Methylphenidate (Ritalin LA): a second controlled-release formulation PBS listed for attention deficit hyperactivity disorder Methylphenidate (Ritalin LA): a second controlled-release formulation PBS listed for attention deficit hyperactivity disorder

Published 2008-04-01 00:00:00

A second controlled-release formulation of the psychostimulant methylphenidate (Ritalin LA) was listed on the Pharmaceutical Benefits Scheme (PBS) on 1 April 2008. The Pharmaceutical Benefits Advisory Committee (PBAC) agreed that Ritalin LA and the previously listed controlled-release formulation (Concerta) are similarly effective for a similar cost.1

The restricted listing allows Ritalin LA to be prescribed for patients aged 6 to 18 years inclusive for attention deficit hyperactivity disorder (ADHD).1 The patient must have previously responded to the immediate-release formulation of methylphenidate (Ritalin) without serious adverse events. Relevant State and Territory regulations must also be followed when prescribing psychostimulants.

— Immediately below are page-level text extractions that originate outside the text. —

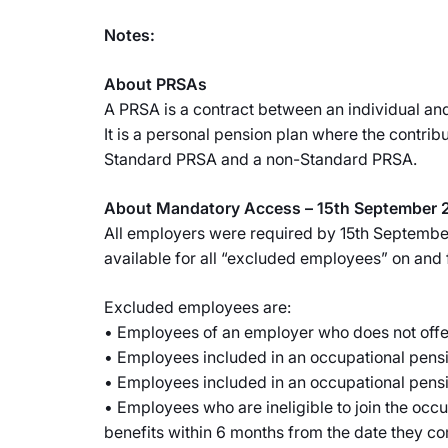
Notes:
About PRSAs
A PRSA is a contract between an individual and
It is a personal pension plan where the contri
Standard PRSA and a non-Standard PRSA.
About Mandatory Access – 15th September 
All employers were required by 15th September 
available for all “excluded employees” on and 
Excluded employees are:
• Employees of an employer who does not offe
• Employees included in an occupational pensio
• Employees included in an occupational pensio
• Employees who are ineligible to join the occ
benefits within 6 months from the date they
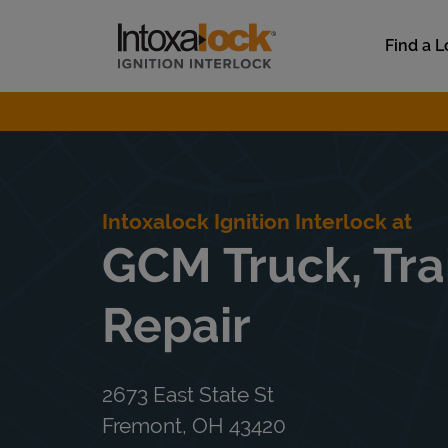
Skip to content
Link to main website
Find a L
Return to Nav
Intoxalock Ignition Interlock at
GCM Truck, Tra
Repair
2673 East State St
Fremont
,
OH
43420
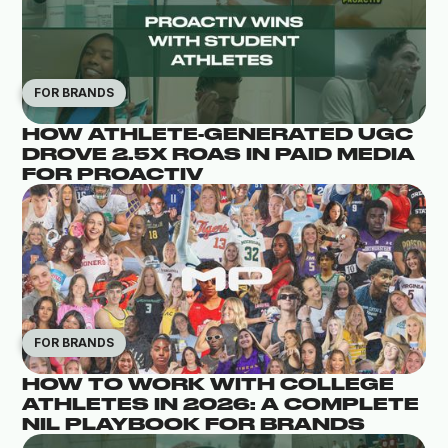
FOR BRANDS
HOW ATHLETE-GENERATED UGC
DROVE 2.5X ROAS IN PAID MEDIA
FOR PROACTIV
FOR BRANDS
HOW TO WORK WITH COLLEGE
ATHLETES IN 2026: A COMPLETE
NIL PLAYBOOK FOR BRANDS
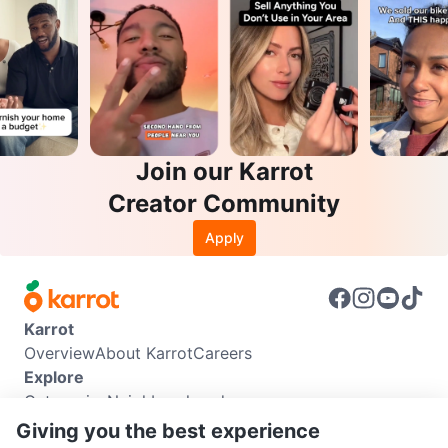
Join our Karrot
Creator Community
Apply
Karrot
Overview
About Karrot
Careers
Explore
Categories
Neighbourhoods
Info
Giving you the best experience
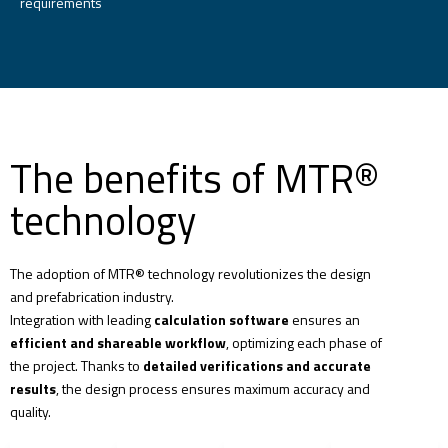
requirements
The benefits of MTR®
technology
The adoption of MTR® technology
revolutionizes the design
and prefabrication industry.
Integration with leading
calculation software
ensures an
efficient and shareable workflow
, optimizing each phase of
the project. Thanks to
detailed verifications and accurate
results
, the design process ensures maximum accuracy and
quality.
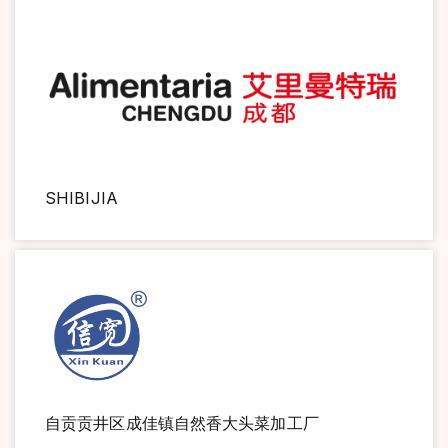
SHIBIJIA
自贡贡井区成佳镇自然香大头菜加工厂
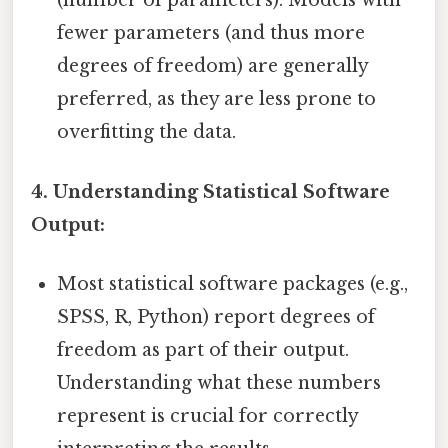
(number of parameters). Models with
fewer parameters (and thus more
degrees of freedom) are generally
preferred, as they are less prone to
overfitting the data.
4. Understanding Statistical Software
Output:
Most statistical software packages (e.g.,
SPSS, R, Python) report degrees of
freedom as part of their output.
Understanding what these numbers
represent is crucial for correctly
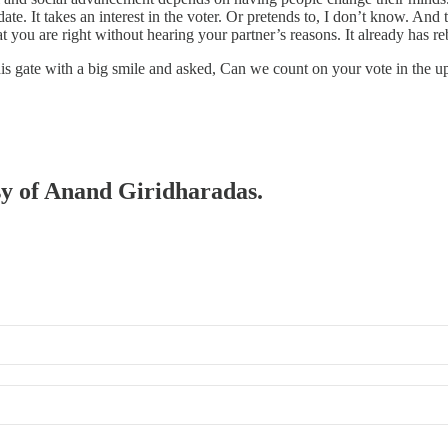
date. It takes an interest in the voter. Or pretends to, I don’t know. A
 you are right without hearing your partner’s reasons. It already has re
is gate with a big smile and asked, Can we count on your vote in the 
esy of Anand Giridharadas.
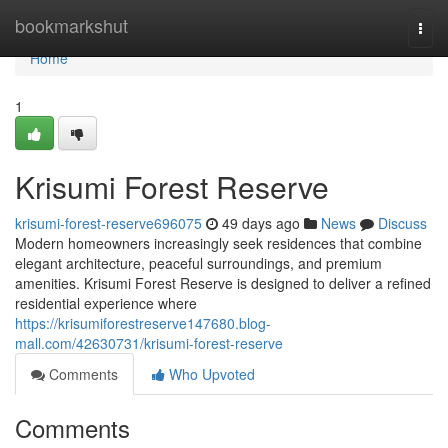
Home
bookmarkshut
Togg
navi
Home
1
Krisumi Forest Reserve
krisumi-forest-reserve696075
49 days ago
News
Discuss
Modern homeowners increasingly seek residences that combine
elegant architecture, peaceful surroundings, and premium
amenities. Krisumi Forest Reserve is designed to deliver a refined
residential experience where
https://krisumiforestreserve147680.blog-
mall.com/42630731/krisumi-forest-reserve
Comments
Who Upvoted
Comments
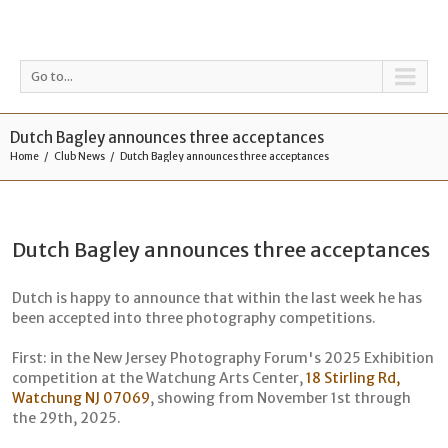
Go to...
Dutch Bagley announces three acceptances
Home
Club News
Dutch Bagley announces three acceptances
Dutch Bagley announces three acceptances
Dutch is happy to announce that within the last week he has
been accepted into three photography competitions.
First: in the New Jersey Photography Forum's 2025 Exhibition
competition at the Watchung Arts Center,
18 Stirling Rd,
Watchung NJ 07069
, showing from November 1st through
the 29th, 2025.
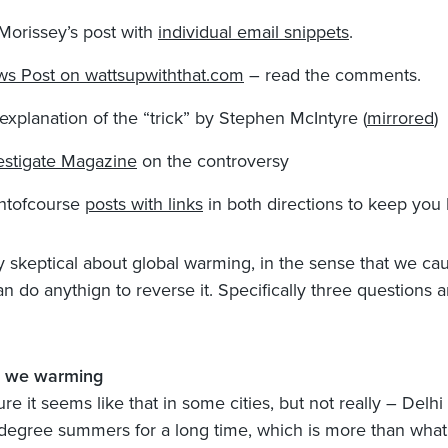
Morissey’s post with
individual email snippets
.
s Post on wattsupwiththat.com
– read the comments.
explanation of the “trick” by Stephen McIntyre (
mirrored
)
estigate Magazine
on the controversy
htofcourse
posts with links
in both directions to keep you
y skeptical about global warming, in the sense that we cau
n do anythign to reverse it. Specifically three questions a
e we warming
ure it seems like that in some cities, but not really – Delh
degree summers for a long time, which is more than wha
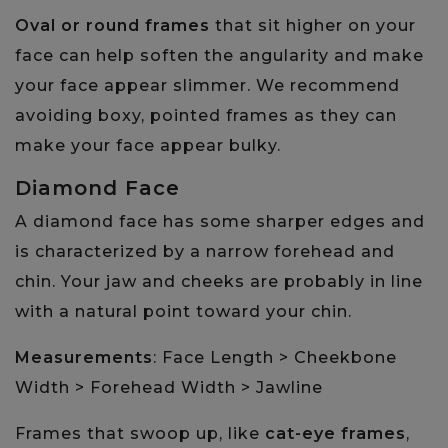
Oval or round frames
that sit higher on your
face can help soften the angularity and make
your face appear slimmer. We recommend
avoiding boxy, pointed frames as they can
make your face appear bulky.
Diamond Face
A diamond face has some sharper edges and
is characterized by a narrow forehead and
chin. Your jaw and cheeks are probably in line
with a natural point toward your chin.
Measurements
: Face Length > Cheekbone
Width > Forehead Width > Jawline
Frames that swoop up, like
cat-eye frames
,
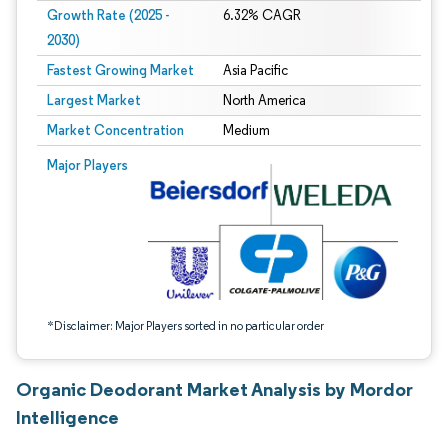
Growth Rate (2025 -
6.32% CAGR
2030)
Fastest Growing Market
Asia Pacific
Largest Market
North America
Market Concentration
Medium
Image © Mordor Intelligence. Reuse requires attribution under CC BY 4.0.
Major Players
*Disclaimer: Major Players sorted in no particular order
Organic Deodorant Market Analysis by Mordor
Intelligence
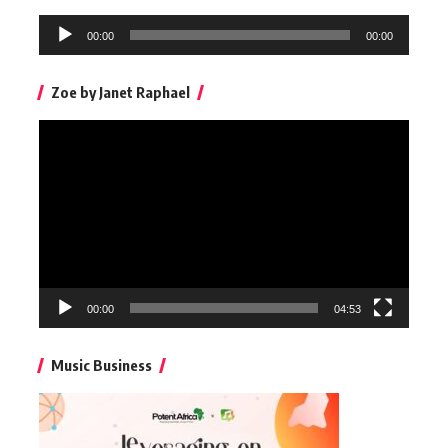
Audio
00:00
00:00
Player
Zoe by Janet Raphael
Video
Player
00:00
04:53
Music Business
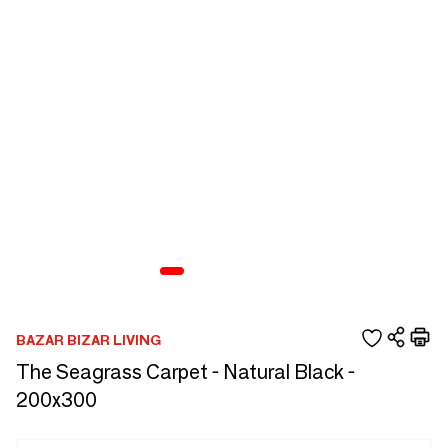
BAZAR BIZAR LIVING
The Seagrass Carpet - Natural Black -
200x300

Immediate-release methylphenidate should be used for initial dose titration before switching to an equivalent dose of the controlled-release formulation.2 A once-daily dose of Ritalin LA is similar to twice-daily dosing with immediate-release methylphenidate (a once-daily dose of Concerta is equivalent to three-times-daily dosing). Half of the Ritalin LA dose is released immediately and the other half about 4 hours later, eliminating the need for taking medication at school.3

References

  1. Pharmaceutical Benefits Advisory Committee. November 2007 PBAC outcomes — positive recommendations. 2007. http://www.health.gov.au/internet/main/publishing.nsf/Content/pbacrec-Nov07-positive (accessed 20 February 2008).
  2. Psychotropic Writing Group. Psychotropic. In: eTG complete [CD-ROM]. Melbourne: Therapeutic Guidelines Limited, 2004.
  3. Novartis Pharmaceuticals Pty Ltd. Ritalin 10/Ritalin LA product information. 6 March 2007. Australia.

Published 2008-04-01 00:00:00

The information contained in this material is derived from a critical analysis of a wide range of authoritative evidence. Any treatment decisions based on this information should be made in the context of the clinical circumstances of each patient.